How was autofill columns evaluated? What metrics were used to measure performance?
Performance factors such as coherence, fluency, and accuracy relied on the base model’s performance (in this case, GPT-4 Turbo).
Evaluated feature specific performances. Testing included:
Created sample libraries, each included typical business documents categorized as contracts, statements of work, benefit change notices, invoices, and resumes.
Created autofill columns covering different column types, including single line text and multiple choices.
Designed prompts such as “What is the category of the document, choose from A, B, C. Reply none if it’s none of them.” Or "What is the candidate education background" for resumes.
Reviewed the results. The results aligned with expectations in most cases. For the results that did not meet the satisfactory threshold, function calling was used to improve the results. Some of the results were compared across different LLM versions.

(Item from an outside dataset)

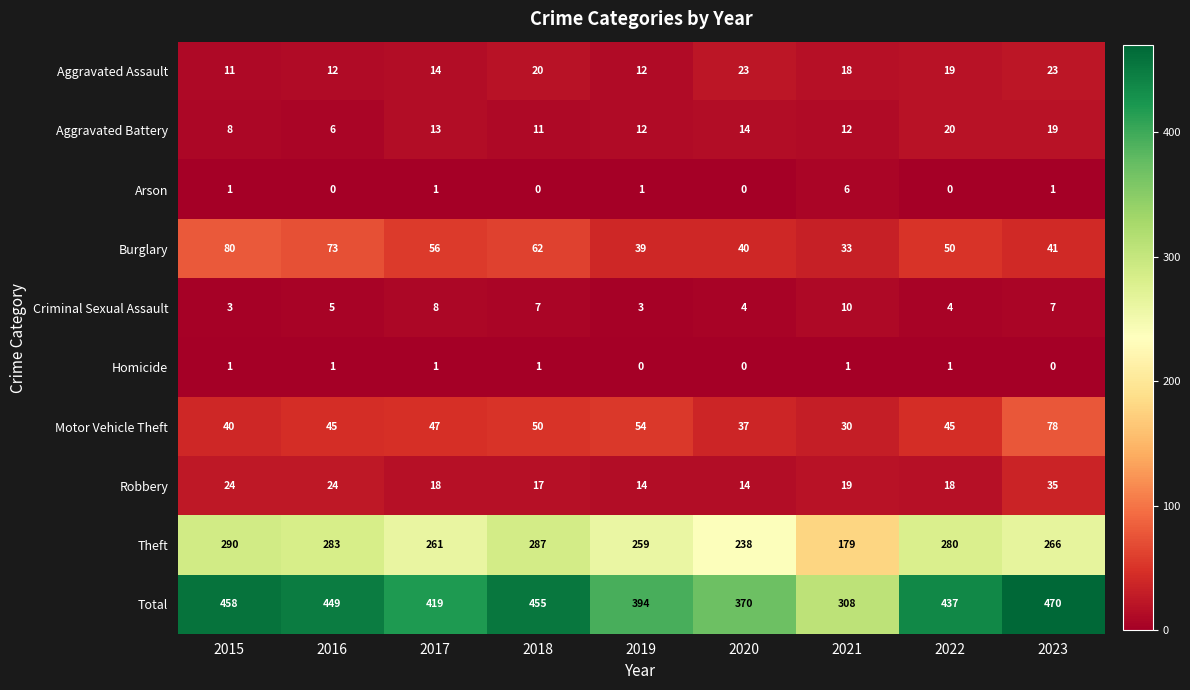

Which series has the largest total across all categories?

Total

Evaluated risk and safety metrics.
Setup: Used automated programs to send similar requests as the feature does in the real world, combining metadata prompts, system prompts, and user question or document content, run on the same base model (in this case, GPT-4 Turbo) with same configuration.

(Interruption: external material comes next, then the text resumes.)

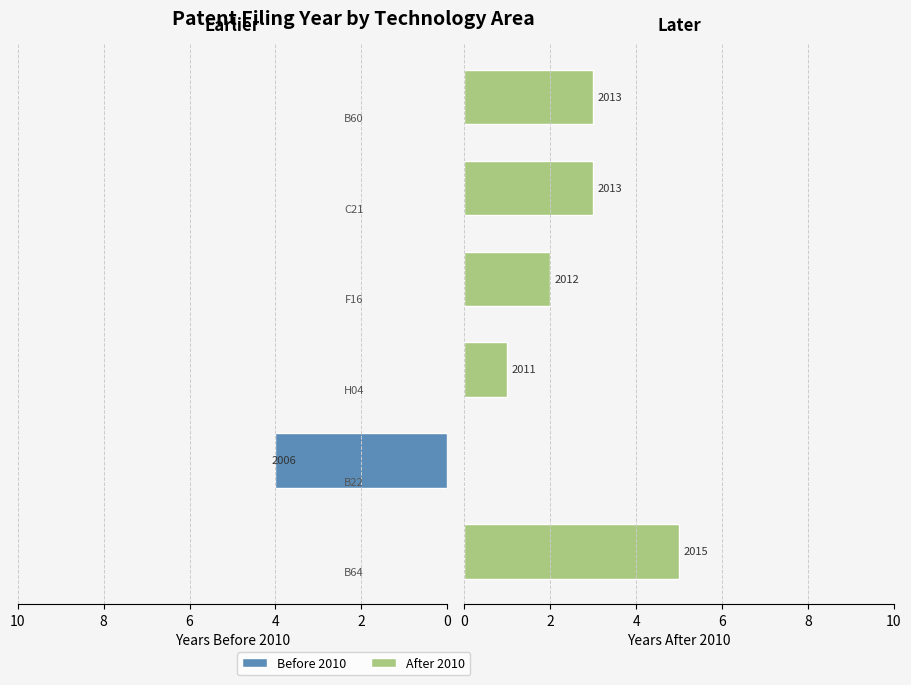

What is the value of the After 2010 bar at the 1st from the left?

5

Assessment: Because the feature’s prompt comes from two parts (one is the document content, the other is the question), we prepared several hundred test cases.
Evaluated test cases with standard business documents, and harmful questions. These questions contained self-harm, sexual, violence, or racial information.
Evaluated test cases with harmful content, and questions prompting the model to answer something it shouldn’t. For example, “Summarize the content in the document.”
Evaluation: Followed Microsoft curated risk and safety metrics instructions, which is provided in Microsoft Azure AI Studio, to measure the results using LLM (in this case GPT-4 Turbo) from four aspects: self-harm-related content, hateful and unfair content, violent content, and sexual content.
The evaluation rated the inputs and outputs 0-7, scaling from the least harmful to the most severe level.
What are the limitations of autofill columns? How can users minimize the impact of these limitations when using the system?
Scope of the prompt is restricted to just the text contents of the file. The response is text-only that can be saved to the associated column. While other actions can be configured based on the saved response, the output itself can't execute a process.
Only users with sufficient site library permissions can create or edit autofill column prompts.
The service is managed by a tenant setting in the Microsoft 365 admin center. Its availability across the tenant or to specific sites can be set by the administrator.
What operational factors and settings allow for effective and responsible use of autofill columns?
If any harmful content is generated that is unacceptable to users, either the tenant admin or Microsoft support can turn off this feature at the site or tenant level.
A Send feedback link is provided in the user interface. Feedback is monitored, reviewed, and appropriate actions taken as needed, including in some cases updating the product experience.